Die Motion verlangt, dass der Bundesrat mit den drei grössten FDA eine Pauschalentschädigung vereinbaren soll. Ein solches Vorgehen ist weder nach geltendem Recht möglich noch nach der vom Bundesrat vorgeschlagenen Regelung im Entwurf zur Totalrevision des Büpf. Zwar liesse sich die nötige gesetzliche Grundlage schaffen.

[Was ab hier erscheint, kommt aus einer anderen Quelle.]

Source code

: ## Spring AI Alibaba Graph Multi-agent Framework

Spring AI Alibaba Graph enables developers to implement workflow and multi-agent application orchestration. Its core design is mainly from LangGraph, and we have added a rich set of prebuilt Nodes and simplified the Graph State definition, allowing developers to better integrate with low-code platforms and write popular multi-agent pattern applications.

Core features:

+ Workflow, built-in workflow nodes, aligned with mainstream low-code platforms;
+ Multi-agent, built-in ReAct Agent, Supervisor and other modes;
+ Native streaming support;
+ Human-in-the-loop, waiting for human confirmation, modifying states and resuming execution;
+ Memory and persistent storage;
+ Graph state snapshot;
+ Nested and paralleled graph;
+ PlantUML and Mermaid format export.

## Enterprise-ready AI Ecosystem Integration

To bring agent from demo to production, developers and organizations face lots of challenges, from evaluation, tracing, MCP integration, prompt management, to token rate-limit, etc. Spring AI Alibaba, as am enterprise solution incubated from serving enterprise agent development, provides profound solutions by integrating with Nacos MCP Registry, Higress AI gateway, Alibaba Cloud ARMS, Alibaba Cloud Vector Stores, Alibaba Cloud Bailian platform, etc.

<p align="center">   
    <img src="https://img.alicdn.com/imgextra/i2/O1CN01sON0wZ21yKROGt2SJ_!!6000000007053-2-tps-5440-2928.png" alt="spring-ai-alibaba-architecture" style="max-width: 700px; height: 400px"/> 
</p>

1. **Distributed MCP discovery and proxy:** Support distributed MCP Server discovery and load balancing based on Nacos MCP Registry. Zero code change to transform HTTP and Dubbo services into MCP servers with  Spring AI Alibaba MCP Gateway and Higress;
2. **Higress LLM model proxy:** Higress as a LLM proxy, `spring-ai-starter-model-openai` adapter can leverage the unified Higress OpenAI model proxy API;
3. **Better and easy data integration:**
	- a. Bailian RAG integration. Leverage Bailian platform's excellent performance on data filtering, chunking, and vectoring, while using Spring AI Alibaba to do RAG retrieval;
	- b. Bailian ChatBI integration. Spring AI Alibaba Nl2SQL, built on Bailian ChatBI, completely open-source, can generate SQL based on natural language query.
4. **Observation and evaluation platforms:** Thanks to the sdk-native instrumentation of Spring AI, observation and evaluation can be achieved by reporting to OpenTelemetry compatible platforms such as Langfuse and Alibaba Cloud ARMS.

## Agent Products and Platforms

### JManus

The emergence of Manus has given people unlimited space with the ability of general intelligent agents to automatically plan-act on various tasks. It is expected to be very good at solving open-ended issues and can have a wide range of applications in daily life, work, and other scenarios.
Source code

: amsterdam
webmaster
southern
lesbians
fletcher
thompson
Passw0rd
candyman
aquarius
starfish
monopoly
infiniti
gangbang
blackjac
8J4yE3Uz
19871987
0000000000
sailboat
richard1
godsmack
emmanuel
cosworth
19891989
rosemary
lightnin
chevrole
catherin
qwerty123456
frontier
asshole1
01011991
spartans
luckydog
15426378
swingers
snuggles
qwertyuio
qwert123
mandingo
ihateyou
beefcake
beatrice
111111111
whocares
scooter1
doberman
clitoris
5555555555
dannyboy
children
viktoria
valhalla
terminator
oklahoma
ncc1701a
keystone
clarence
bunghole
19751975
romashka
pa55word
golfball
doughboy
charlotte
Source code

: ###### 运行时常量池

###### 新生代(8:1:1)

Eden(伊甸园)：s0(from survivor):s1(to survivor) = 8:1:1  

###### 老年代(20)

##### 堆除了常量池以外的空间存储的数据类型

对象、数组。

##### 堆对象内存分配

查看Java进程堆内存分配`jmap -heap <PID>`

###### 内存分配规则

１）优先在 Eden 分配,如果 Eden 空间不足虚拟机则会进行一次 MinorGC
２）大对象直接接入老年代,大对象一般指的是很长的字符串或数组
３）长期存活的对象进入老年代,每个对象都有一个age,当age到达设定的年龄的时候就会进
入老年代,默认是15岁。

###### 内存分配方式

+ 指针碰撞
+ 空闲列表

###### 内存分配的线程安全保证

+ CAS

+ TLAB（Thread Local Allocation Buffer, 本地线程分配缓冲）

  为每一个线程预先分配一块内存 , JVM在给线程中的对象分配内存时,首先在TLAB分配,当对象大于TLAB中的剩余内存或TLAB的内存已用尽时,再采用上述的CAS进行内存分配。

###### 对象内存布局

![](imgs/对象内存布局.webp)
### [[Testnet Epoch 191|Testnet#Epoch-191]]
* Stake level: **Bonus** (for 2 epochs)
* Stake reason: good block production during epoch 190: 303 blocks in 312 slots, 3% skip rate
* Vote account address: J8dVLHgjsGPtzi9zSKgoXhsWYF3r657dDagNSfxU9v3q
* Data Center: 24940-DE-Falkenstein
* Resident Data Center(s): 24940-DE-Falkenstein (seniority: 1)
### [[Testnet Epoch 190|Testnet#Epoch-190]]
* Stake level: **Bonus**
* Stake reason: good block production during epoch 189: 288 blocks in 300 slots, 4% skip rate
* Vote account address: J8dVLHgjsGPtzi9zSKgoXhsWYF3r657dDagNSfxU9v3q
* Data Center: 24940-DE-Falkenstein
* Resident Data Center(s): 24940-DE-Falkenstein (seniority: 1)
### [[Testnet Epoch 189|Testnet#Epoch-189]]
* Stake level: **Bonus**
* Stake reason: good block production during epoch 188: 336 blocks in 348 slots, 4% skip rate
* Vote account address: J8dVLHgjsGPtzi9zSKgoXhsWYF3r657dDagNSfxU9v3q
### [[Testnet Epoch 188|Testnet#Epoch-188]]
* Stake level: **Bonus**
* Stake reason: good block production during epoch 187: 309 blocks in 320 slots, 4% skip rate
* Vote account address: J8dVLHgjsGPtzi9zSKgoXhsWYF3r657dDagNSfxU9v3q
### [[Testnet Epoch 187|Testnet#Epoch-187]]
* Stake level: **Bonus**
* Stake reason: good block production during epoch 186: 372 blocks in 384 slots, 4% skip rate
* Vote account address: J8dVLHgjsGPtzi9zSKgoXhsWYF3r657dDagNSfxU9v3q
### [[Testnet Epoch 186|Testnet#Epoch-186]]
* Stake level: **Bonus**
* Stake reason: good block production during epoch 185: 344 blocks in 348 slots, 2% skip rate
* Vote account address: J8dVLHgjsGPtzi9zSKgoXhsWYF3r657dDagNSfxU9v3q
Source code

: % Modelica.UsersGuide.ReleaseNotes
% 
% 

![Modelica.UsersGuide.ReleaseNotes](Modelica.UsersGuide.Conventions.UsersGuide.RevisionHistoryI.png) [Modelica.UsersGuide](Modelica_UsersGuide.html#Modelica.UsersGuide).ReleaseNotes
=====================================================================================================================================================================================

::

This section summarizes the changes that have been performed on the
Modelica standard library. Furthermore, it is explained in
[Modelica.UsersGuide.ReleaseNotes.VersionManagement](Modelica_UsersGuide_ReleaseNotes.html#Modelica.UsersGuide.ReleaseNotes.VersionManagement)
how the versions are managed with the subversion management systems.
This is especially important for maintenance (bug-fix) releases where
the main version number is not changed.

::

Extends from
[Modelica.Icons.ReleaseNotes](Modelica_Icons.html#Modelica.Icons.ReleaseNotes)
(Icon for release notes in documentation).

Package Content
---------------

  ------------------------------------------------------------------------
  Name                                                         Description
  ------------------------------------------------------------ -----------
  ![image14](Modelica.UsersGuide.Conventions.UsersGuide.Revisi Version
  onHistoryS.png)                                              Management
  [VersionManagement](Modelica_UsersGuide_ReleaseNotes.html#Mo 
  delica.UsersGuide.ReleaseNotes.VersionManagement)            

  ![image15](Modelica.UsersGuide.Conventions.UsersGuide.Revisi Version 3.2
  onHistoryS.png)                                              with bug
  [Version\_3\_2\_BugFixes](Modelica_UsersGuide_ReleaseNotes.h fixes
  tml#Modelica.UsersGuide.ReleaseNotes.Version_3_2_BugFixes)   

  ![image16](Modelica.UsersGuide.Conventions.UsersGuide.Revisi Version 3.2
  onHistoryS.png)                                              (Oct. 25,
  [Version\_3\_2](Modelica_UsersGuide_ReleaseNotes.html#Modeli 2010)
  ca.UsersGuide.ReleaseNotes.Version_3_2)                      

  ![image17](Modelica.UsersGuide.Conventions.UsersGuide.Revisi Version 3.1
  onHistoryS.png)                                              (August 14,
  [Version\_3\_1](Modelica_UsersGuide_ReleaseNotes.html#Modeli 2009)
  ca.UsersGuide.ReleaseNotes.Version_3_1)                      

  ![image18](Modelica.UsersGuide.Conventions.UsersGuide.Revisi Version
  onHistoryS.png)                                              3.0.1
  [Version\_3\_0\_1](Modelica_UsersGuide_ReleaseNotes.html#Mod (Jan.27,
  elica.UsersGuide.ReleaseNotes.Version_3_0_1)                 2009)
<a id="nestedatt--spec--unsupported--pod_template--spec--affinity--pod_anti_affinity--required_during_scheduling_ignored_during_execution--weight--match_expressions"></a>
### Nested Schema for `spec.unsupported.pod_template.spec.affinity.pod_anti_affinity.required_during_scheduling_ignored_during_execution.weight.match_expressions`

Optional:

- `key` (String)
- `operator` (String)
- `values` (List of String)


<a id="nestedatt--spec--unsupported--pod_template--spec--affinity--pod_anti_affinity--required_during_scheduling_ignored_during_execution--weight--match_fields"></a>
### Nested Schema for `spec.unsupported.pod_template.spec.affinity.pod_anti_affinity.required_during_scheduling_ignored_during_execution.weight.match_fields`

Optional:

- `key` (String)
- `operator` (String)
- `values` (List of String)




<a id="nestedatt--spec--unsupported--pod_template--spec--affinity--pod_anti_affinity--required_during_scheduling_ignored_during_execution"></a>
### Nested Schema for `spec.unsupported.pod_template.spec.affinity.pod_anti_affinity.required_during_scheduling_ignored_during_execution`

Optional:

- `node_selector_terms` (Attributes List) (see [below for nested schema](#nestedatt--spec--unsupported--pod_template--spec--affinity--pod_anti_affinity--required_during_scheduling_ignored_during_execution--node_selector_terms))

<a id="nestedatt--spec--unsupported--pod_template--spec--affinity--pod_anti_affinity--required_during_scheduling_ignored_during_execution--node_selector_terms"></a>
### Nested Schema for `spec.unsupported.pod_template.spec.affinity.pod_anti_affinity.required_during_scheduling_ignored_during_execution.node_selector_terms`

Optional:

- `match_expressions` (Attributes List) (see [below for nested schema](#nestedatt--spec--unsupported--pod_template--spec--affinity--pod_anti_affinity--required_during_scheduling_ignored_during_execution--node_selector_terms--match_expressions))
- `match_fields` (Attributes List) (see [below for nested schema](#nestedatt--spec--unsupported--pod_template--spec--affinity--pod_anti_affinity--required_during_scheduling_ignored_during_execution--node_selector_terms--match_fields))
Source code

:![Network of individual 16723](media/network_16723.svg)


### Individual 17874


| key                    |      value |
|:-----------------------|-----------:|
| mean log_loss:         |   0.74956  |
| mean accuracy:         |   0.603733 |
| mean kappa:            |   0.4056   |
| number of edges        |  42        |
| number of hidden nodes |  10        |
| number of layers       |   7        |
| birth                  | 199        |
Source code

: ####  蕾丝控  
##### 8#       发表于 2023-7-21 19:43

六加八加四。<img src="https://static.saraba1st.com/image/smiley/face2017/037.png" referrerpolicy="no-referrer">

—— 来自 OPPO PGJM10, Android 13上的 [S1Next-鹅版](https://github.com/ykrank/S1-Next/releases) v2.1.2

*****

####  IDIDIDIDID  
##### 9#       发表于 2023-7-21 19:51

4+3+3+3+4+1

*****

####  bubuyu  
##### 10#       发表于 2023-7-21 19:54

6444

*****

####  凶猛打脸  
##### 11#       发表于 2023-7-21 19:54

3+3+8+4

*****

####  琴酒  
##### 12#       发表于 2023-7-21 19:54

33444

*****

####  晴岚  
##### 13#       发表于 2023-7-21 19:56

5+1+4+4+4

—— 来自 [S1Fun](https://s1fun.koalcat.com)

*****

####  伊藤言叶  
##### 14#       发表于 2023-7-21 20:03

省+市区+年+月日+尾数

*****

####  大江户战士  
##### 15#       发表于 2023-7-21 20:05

Allerdings dürften sich mindestens folgende Schwierigkeiten ergeben:
- Der Bund müsste die Verhandlungen mit den FDA führen; weil letztlich aber grösstenteils die Kantone die Leistungen bezahlen müssen, müssten diese auch in die Verhandlungen eingebunden werden;
- es dürfte schwierig sein, die angemessene Höhe der Pauschalentschädigung festzulegen, weil Volumen und Art der Überwachungen bei den einzelnen FDA stark ändern können, was ein Abstellen auf Vorjahreszahlen ausschliesst;
- für den Fall des Scheiterns der Verhandlungen mit den drei grossen FDA sowie für den Fall der Nichteinigung über die Aufteilung unter den Kantonen bräuchte es neue gesetzliche Regelungen.